Spoiler Interview: Ruben Östlund on ‘Force Majeure’

Force Majeure Charlotte


There’s the character… Forgive me, I’ve forgot her name…


Charlotte is the woman they meet who is in an open relationship? 


I assume that’s there to provide a little bit of context, to show that it is possible to have a relationship that’s free of these expectations. Because Ebba just won’t let Charlotte live without depending on a man for her identity.

No, no. Exactly. Of course I wanted to highlight the conventions of the nuclear family, and also I wanted to… I mean, Charlotte is talking about her life almost in a hypothetical manner. So she’s like above her own emotions, which I think is provocative for the audience and provocative for people like [Ebba]. “You are saying things that are so easy. It can’t be that easy.” And what I wanted with that character is, a character like that, that is living this unconventional way of life, very often in movies get punished in the end.

Too often, I feel. It’s unfair.

Yeah, exactly.

“How dare you not conform?!”

Exactly, and she’s the only one who’s in the bus at the ending of the film.
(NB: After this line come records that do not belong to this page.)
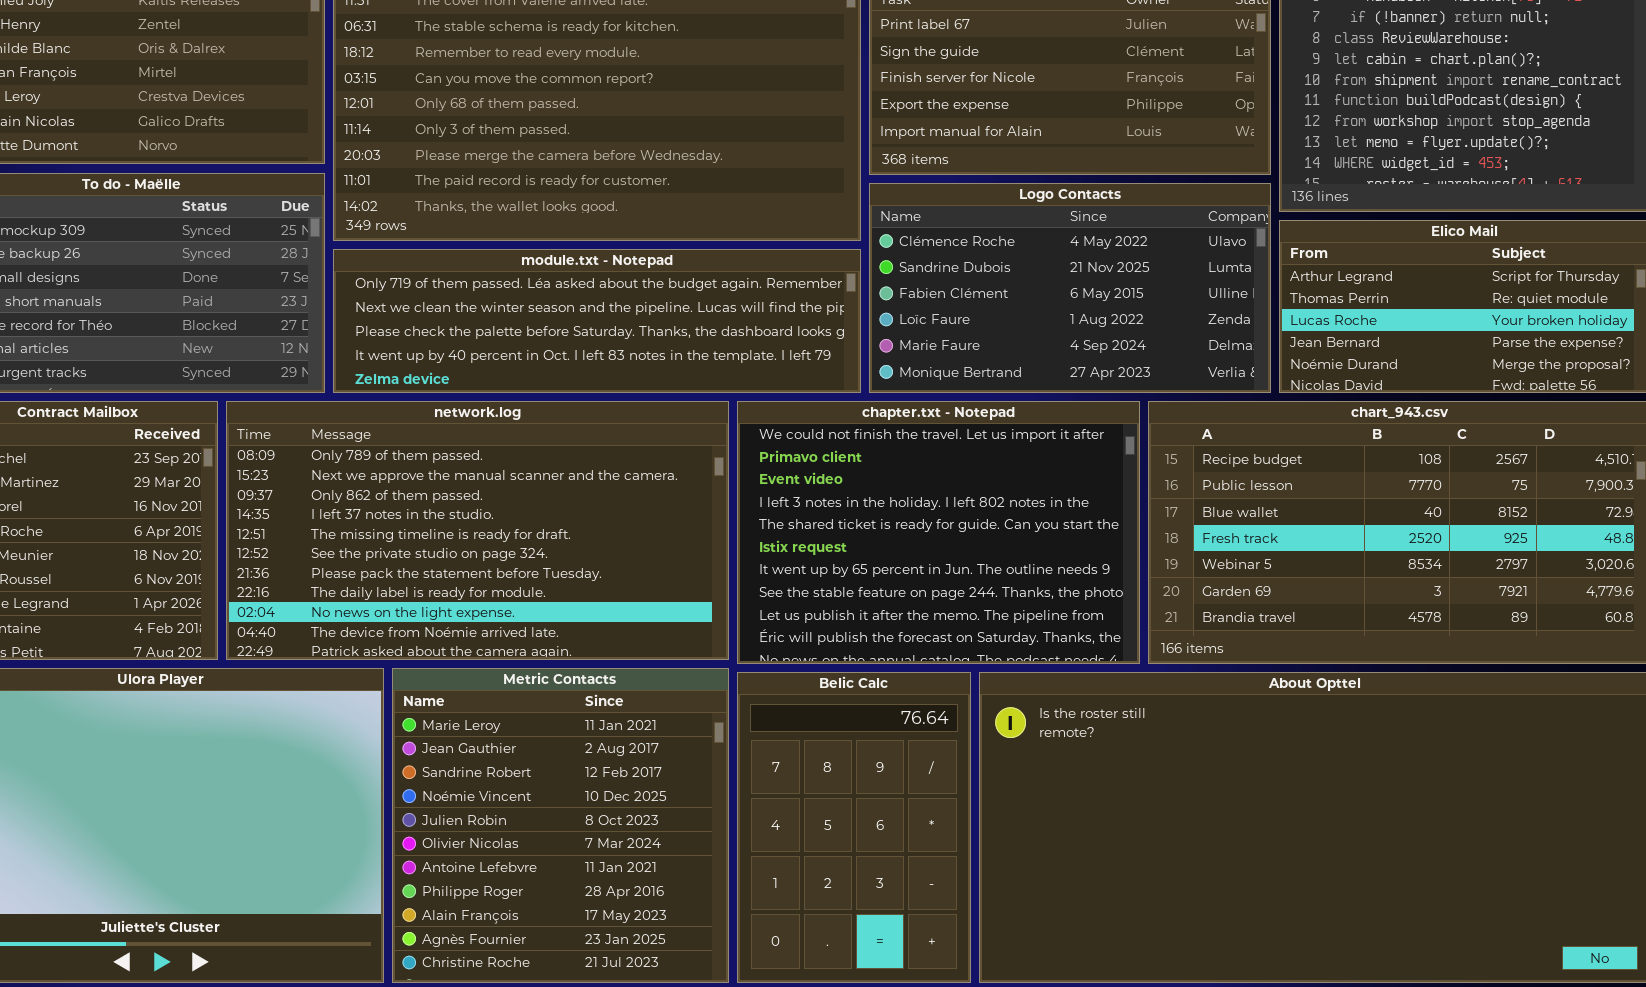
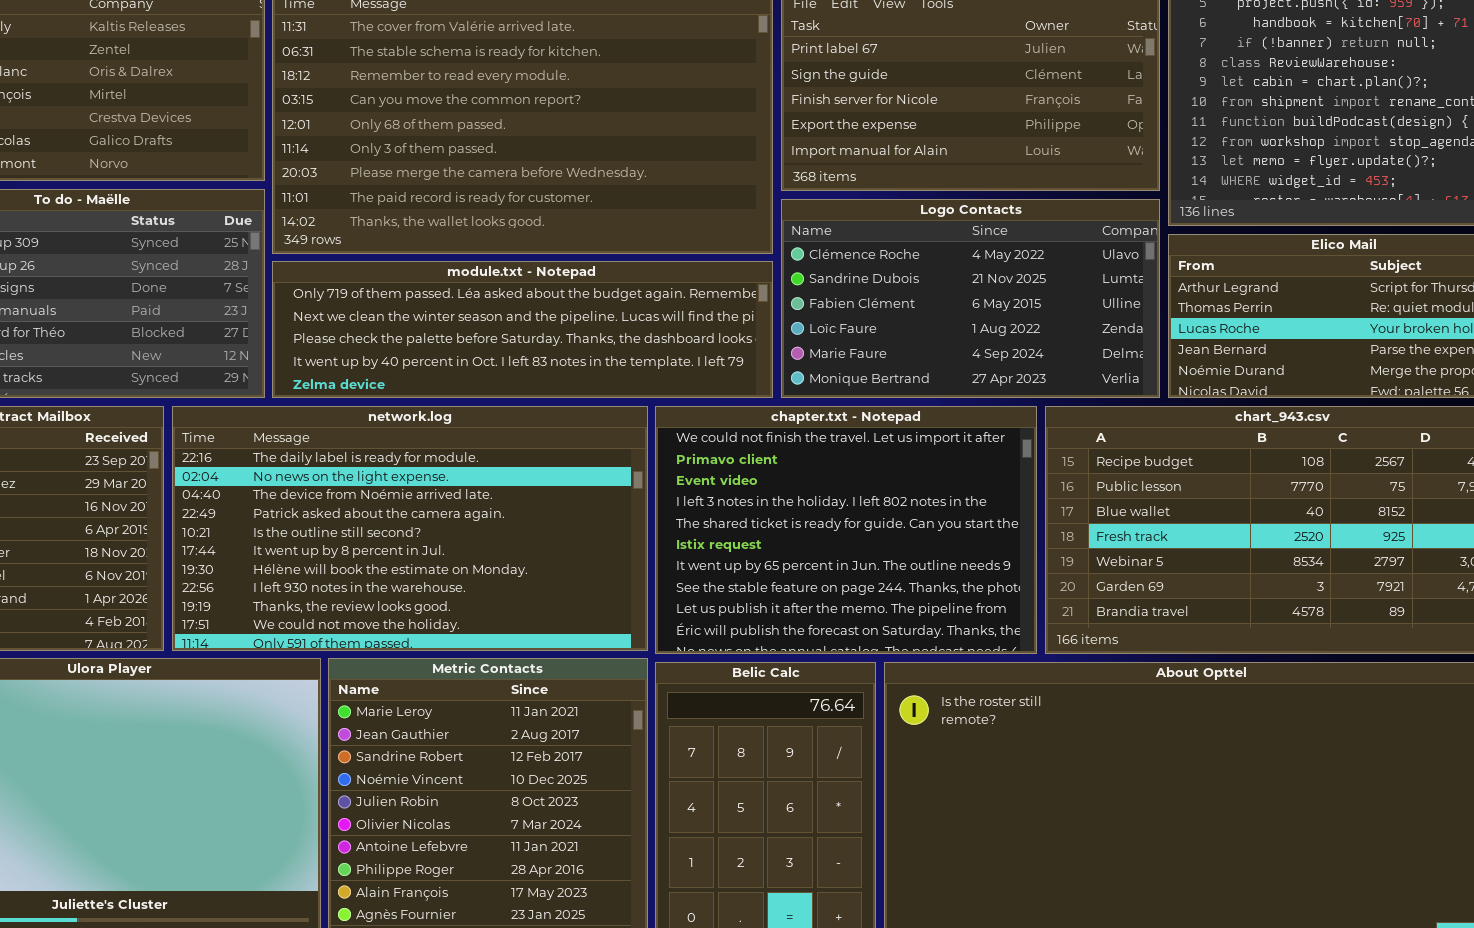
network.log: [226,401,729,660] -> [172,406,648,651], scrolled down 7 rows

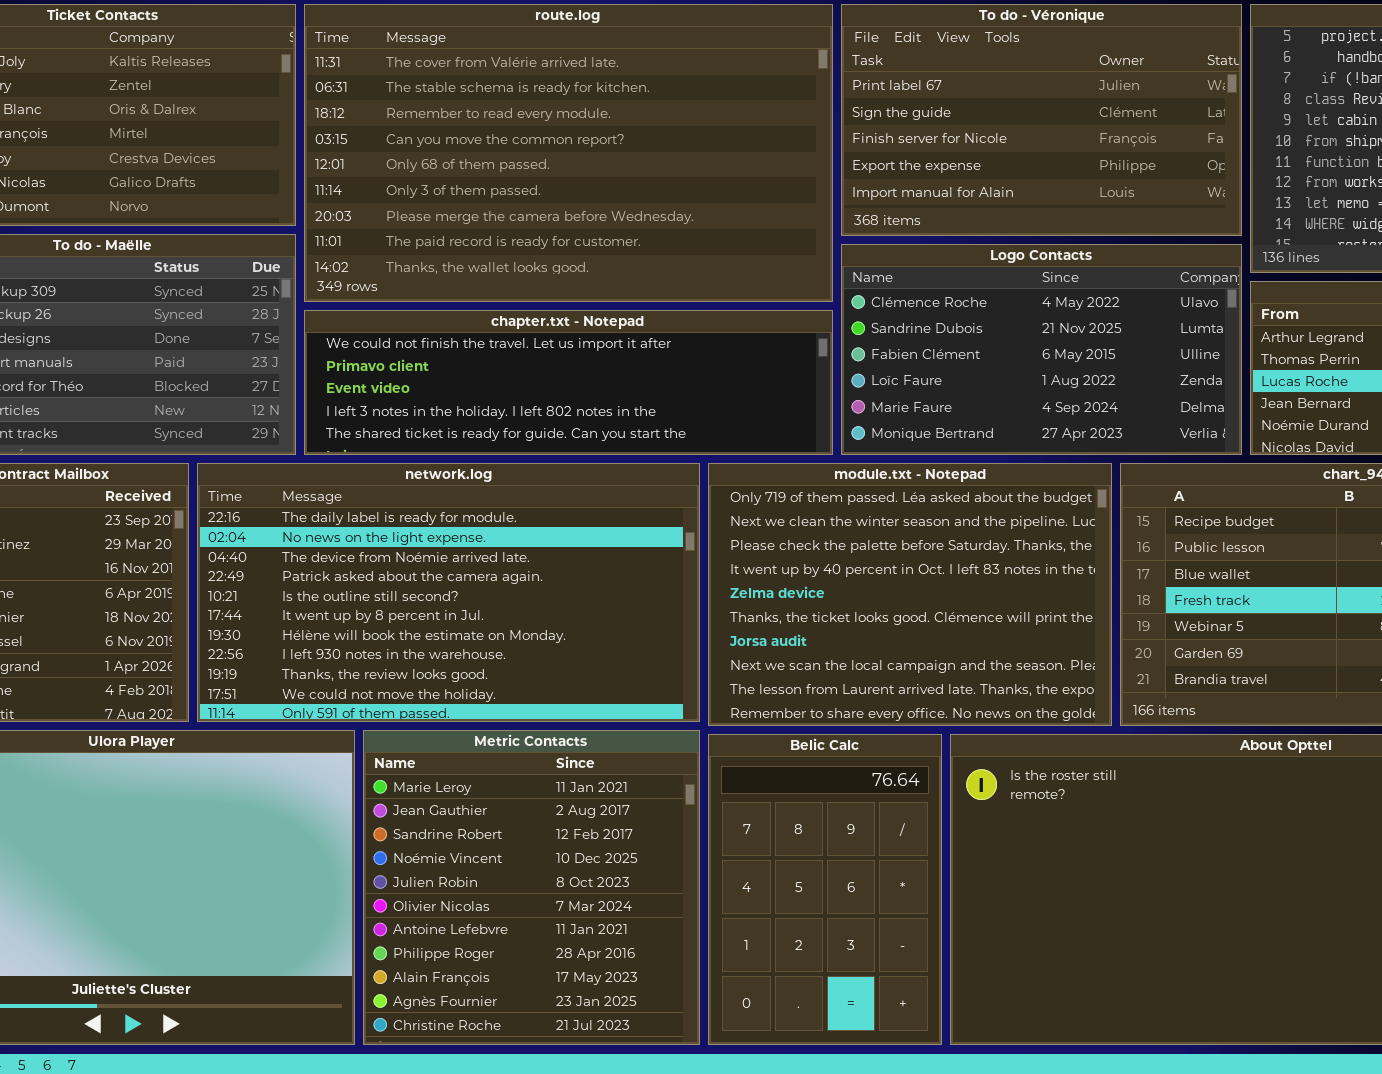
module.txt - Notepad: [272,261,773,398] -> [708,463,1112,726], moved, resized
chapter.txt - Notepad: [655,406,1037,654] -> [304,310,833,455], moved, resized

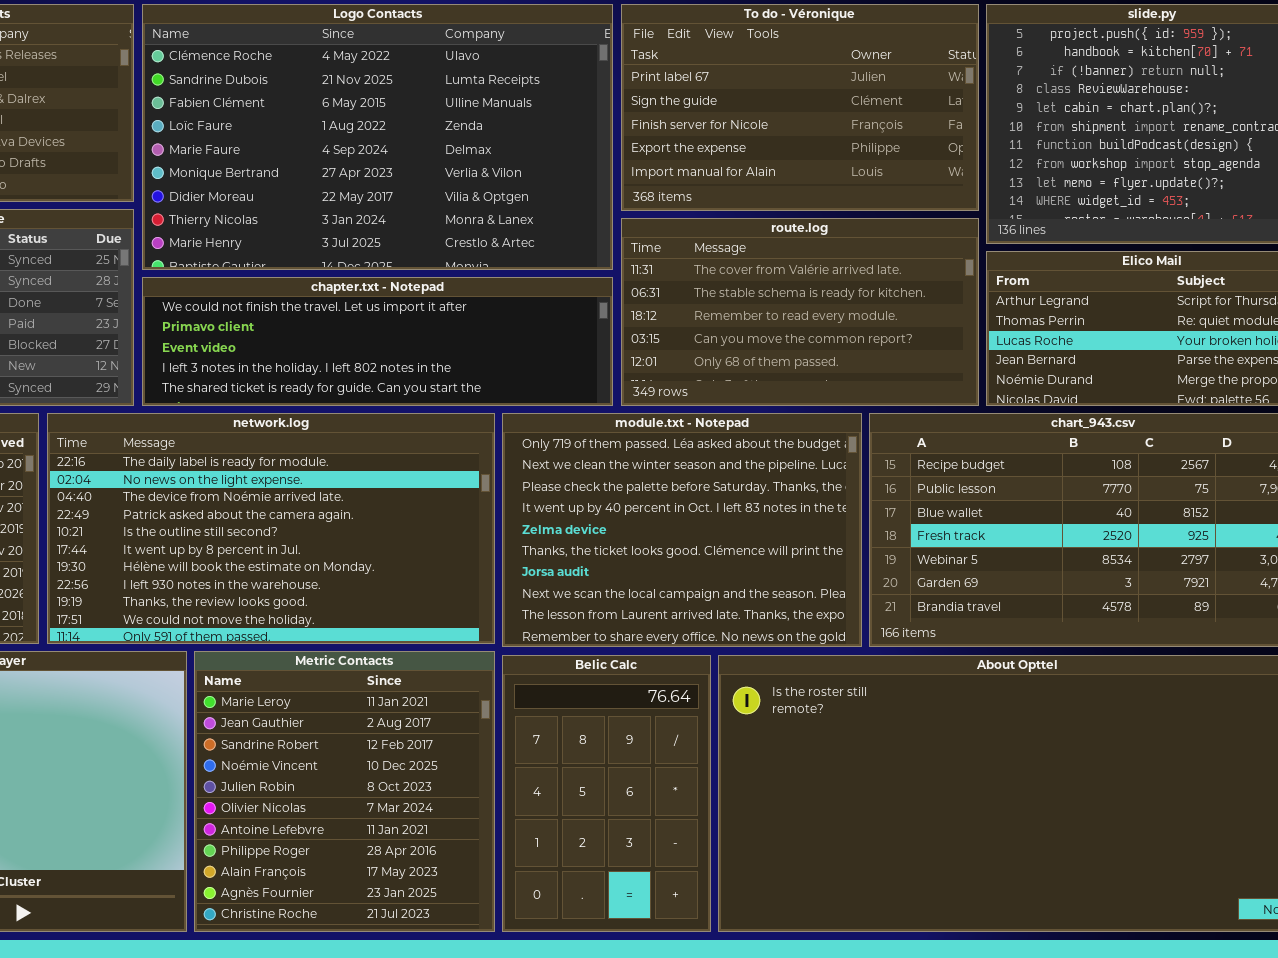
route.log: [304,4,833,302] -> [621,218,979,406], moved, resized
Logo Contacts: [841,244,1242,455] -> [142,4,613,270], moved, resized

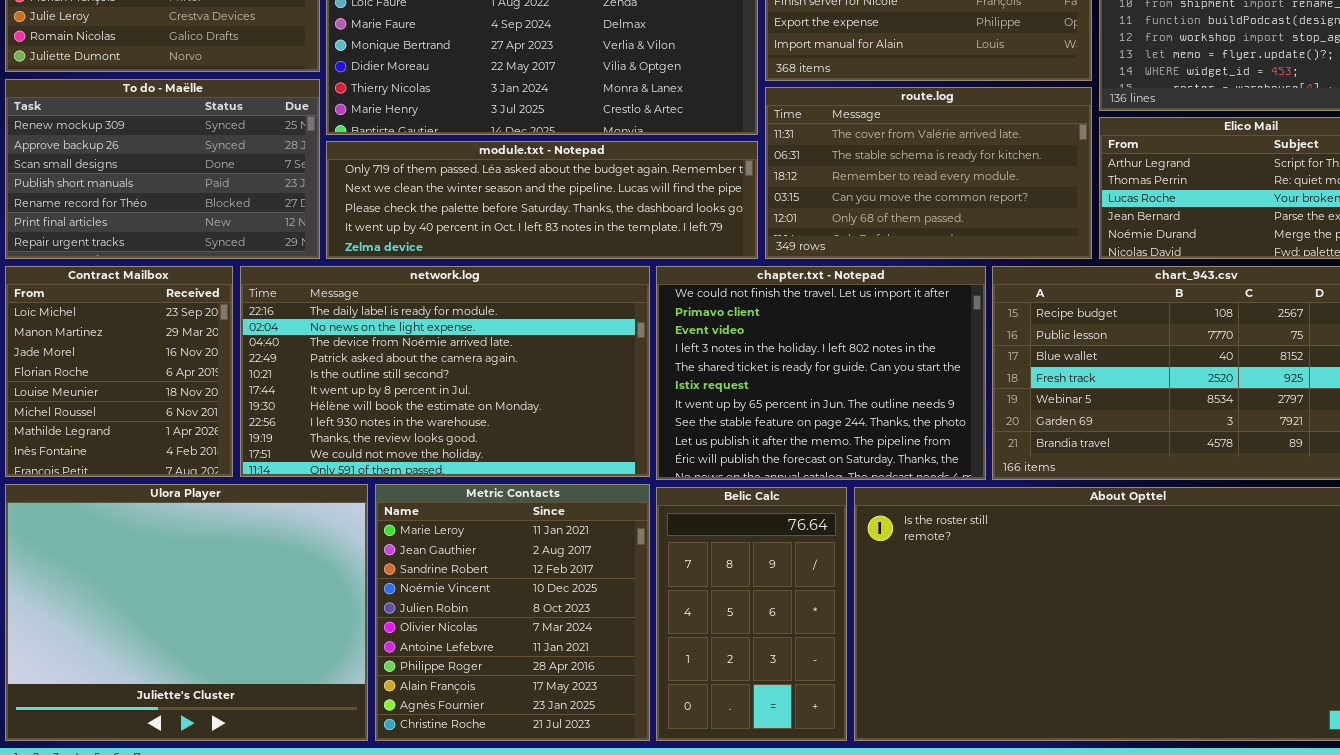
chapter.txt - Notepad: [142,277,613,406] -> [656,266,986,480], moved, resized
module.txt - Notepad: [502,413,862,647] -> [326,141,758,259], moved, resized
So everybody else is standing out there [outside of the bus]. I almost wanted the audience to hope for that bus to go over the cliff’s edge. “See? Now she will get punished for her sinful lifestyle.” Instead she’s the one who goes away to the airport. [Laughs.]


Force Majeure Bus Scene


I love the ending of this movie because you could have ended it a couple different times, and it would have been effective, but everyone gets their moment where they get vindicated, or get to prove themselves, or get to prove that they didn’t know everything at the end. 


Was that difficult? Did you ever want to try to shove all those together in one scene? Were you concerned about how to end your own story?

I was so in love with the ending scene. I mean, both of them, because some people say they wanted the film to end in the whiteout, in the mist… 

So Tomas just goes off and never comes back?

No, no, no, they really wanted them to [rescue Ebba]. For me it’s a group therapy ski run that happens. I mean, Ebba is leading Tomas to be the leader of the family again. I think that some people wanted it to end when he says, “We made it. We made it.”

And then, credits.

Yeah. I want the worst case scenario for every character. They lose their dignity even more in the [actual] ending. The bus is leaving all those tourists standing up on there on this solitude road, and the sun is about to set, and the sky’s totally red. It’s completely black in the valley. And they are starting to walk into those clouds. They have clothes that are supposed to be [worn] in an airport, like high heels, and they’re walking. They don’t know how far they have to walk, and in the beginning they are ashamed of themselves, because maybe we overreacted. But after a while they’re feeling okay. 

But this is what it’s like to be a human. We are so afraid of dropping face in front of each other, and losing face in front of each other, and we are so ashamed of our instincts, of our needs. And in the end it’s a small step in the right direction for Tomas, I think, when he’s offered a smoke and first he turns it down, and says, “No, no thank you.” And then, “Actually, can I have one?”